■ Supplied data:
★ ★ ★ ★

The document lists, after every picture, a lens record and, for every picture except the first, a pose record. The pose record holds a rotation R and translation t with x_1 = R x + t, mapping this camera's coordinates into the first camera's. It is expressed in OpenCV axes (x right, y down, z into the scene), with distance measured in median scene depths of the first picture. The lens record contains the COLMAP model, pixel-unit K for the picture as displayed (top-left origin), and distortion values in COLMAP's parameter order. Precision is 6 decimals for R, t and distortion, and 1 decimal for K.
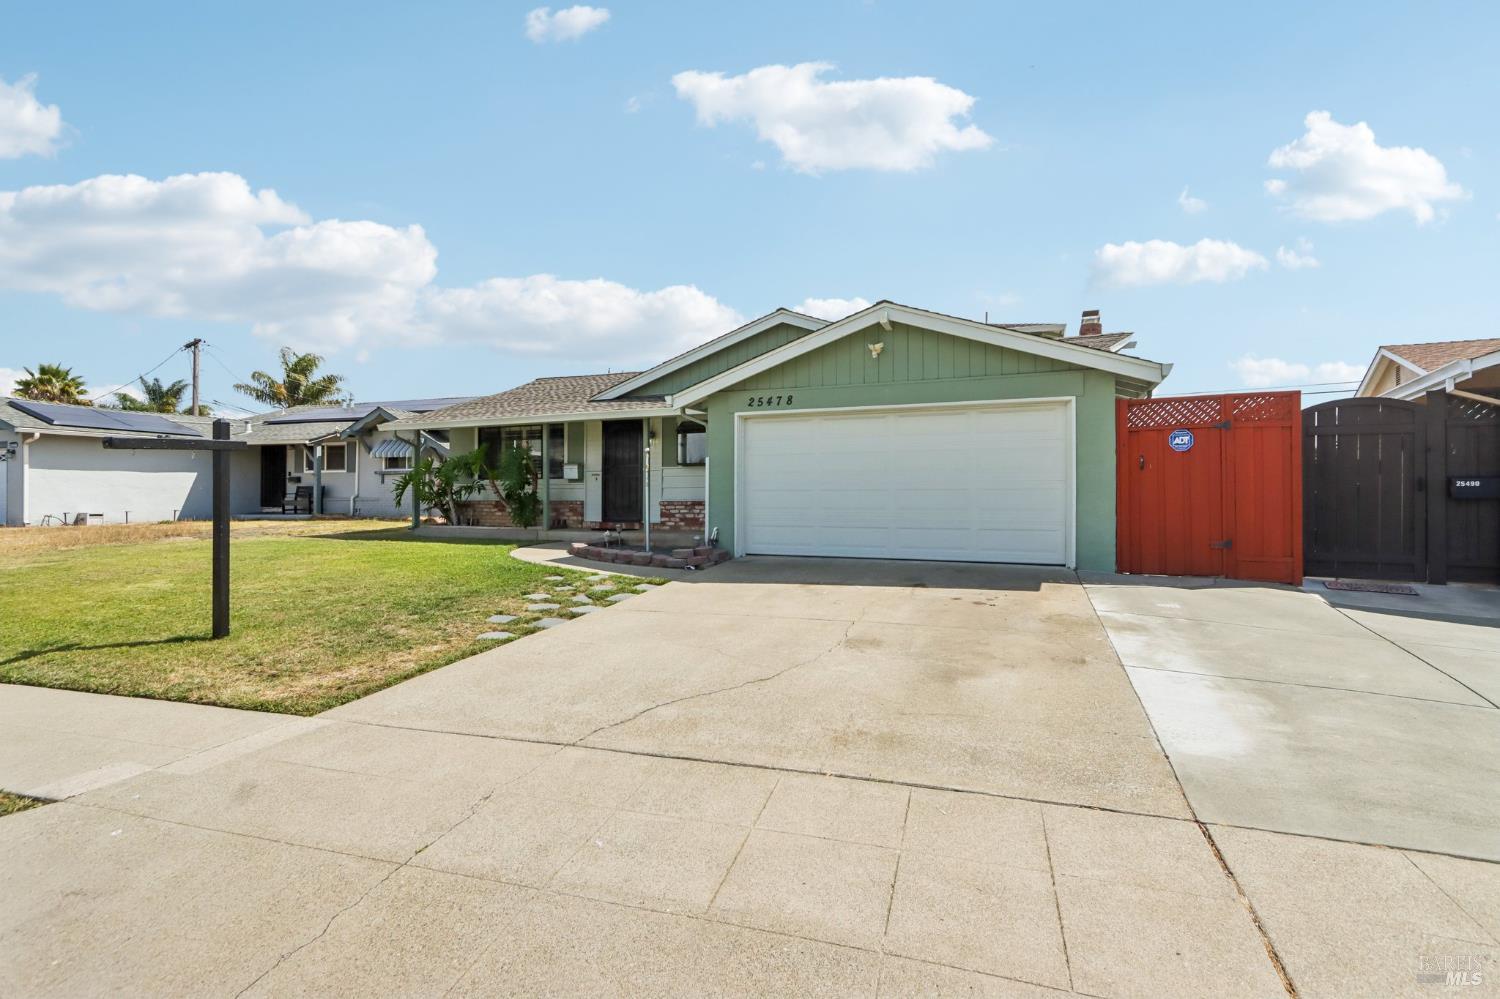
lens RADIAL K [[688.0, 0, 750.1], [0, 688.0, 497.6], [0, 0, 1]] dist [-0.013668, 0.000256]
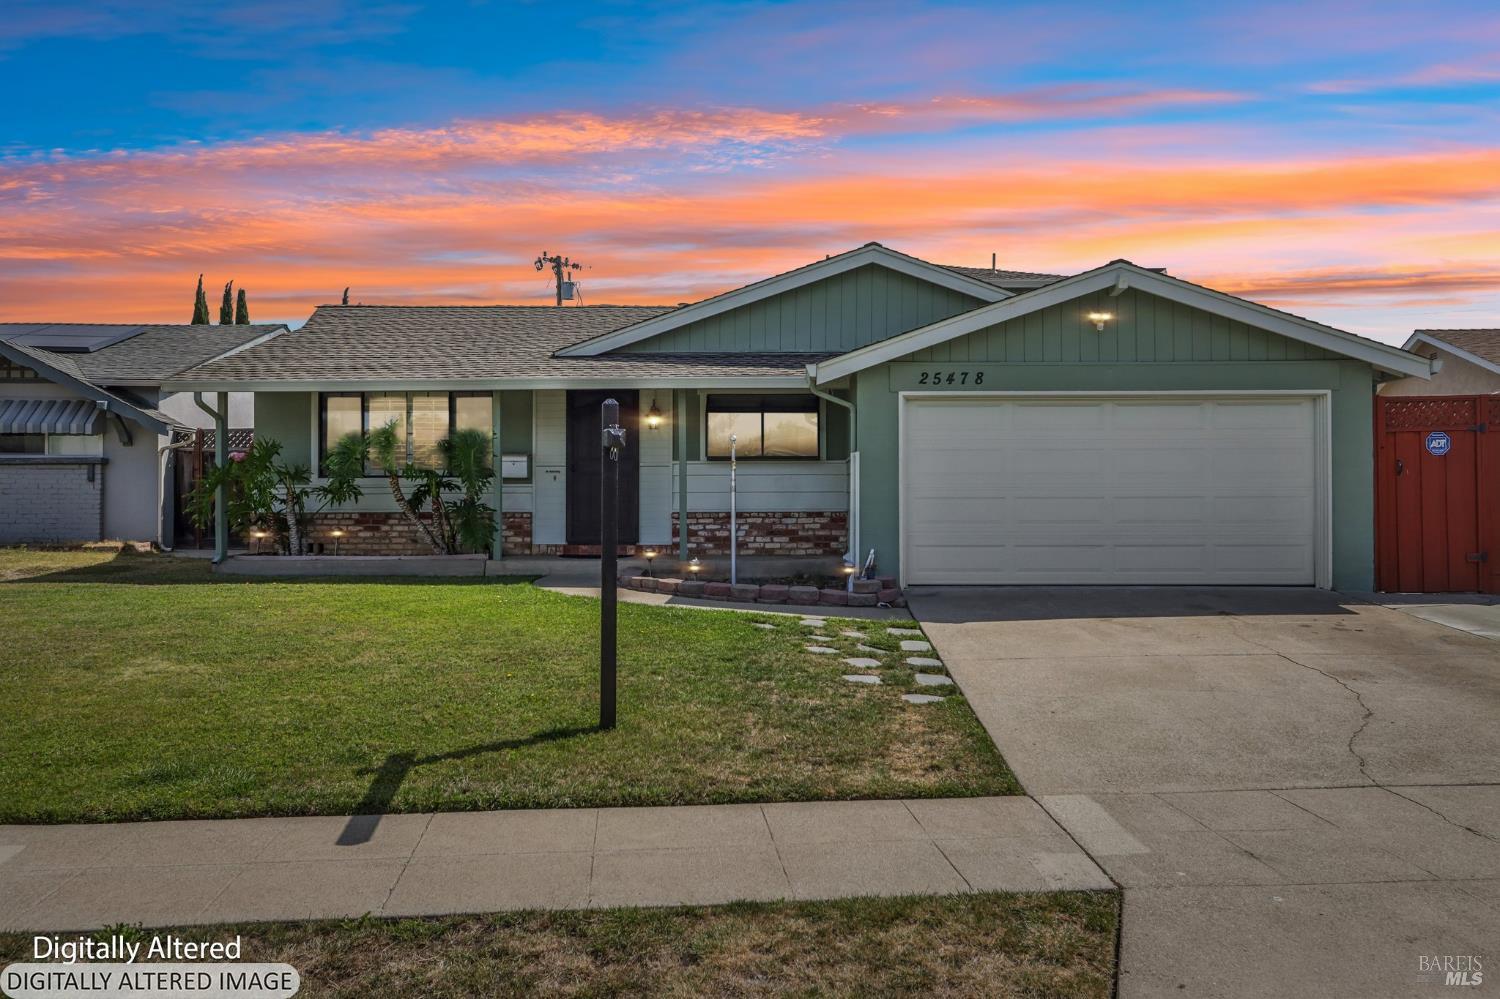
lens RADIAL K [[1098.2, 0, 749.7], [0, 1098.2, 500.2], [0, 0, 1]] dist [0.005915, 0.001348]
pose [[0.934773, -0.003551, 0.355227, -0.578206], [0.003068, 0.999993, 0.001924, -0.010758], [-0.355232, -0.000709, 0.934778, -0.032221]]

★ ★ ★ ★

■ Exercise instructions: Restate every line of the listing exactly. Pictures are not part of the copy.

■ Answer space:
The document lists, after every picture, a lens record and, for every picture except the first, a pose record. The pose record holds a rotation R and translation t with x_1 = R x + t, mapping this camera's coordinates into the first camera's. It is expressed in OpenCV axes (x right, y down, z into the scene), with distance measured in median scene depths of the first picture. The lens record contains the COLMAP model, pixel-unit K for the picture as displayed (top-left origin), and distortion values in COLMAP's parameter order. Precision is 6 decimals for R, t and distortion, and 1 decimal for K.
lens RADIAL K [[688.0, 0, 750.1], [0, 688.0, 497.6], [0, 0, 1]] dist [-0.013668, 0.000256]
lens RADIAL K [[1098.2, 0, 749.7], [0, 1098.2, 500.2], [0, 0, 1]] dist [0.005915, 0.001348]
pose [[0.934773, -0.003551, 0.355227, -0.578206], [0.003068, 0.999993, 0.001924, -0.010758], [-0.355232, -0.000709, 0.934778, -0.032221]]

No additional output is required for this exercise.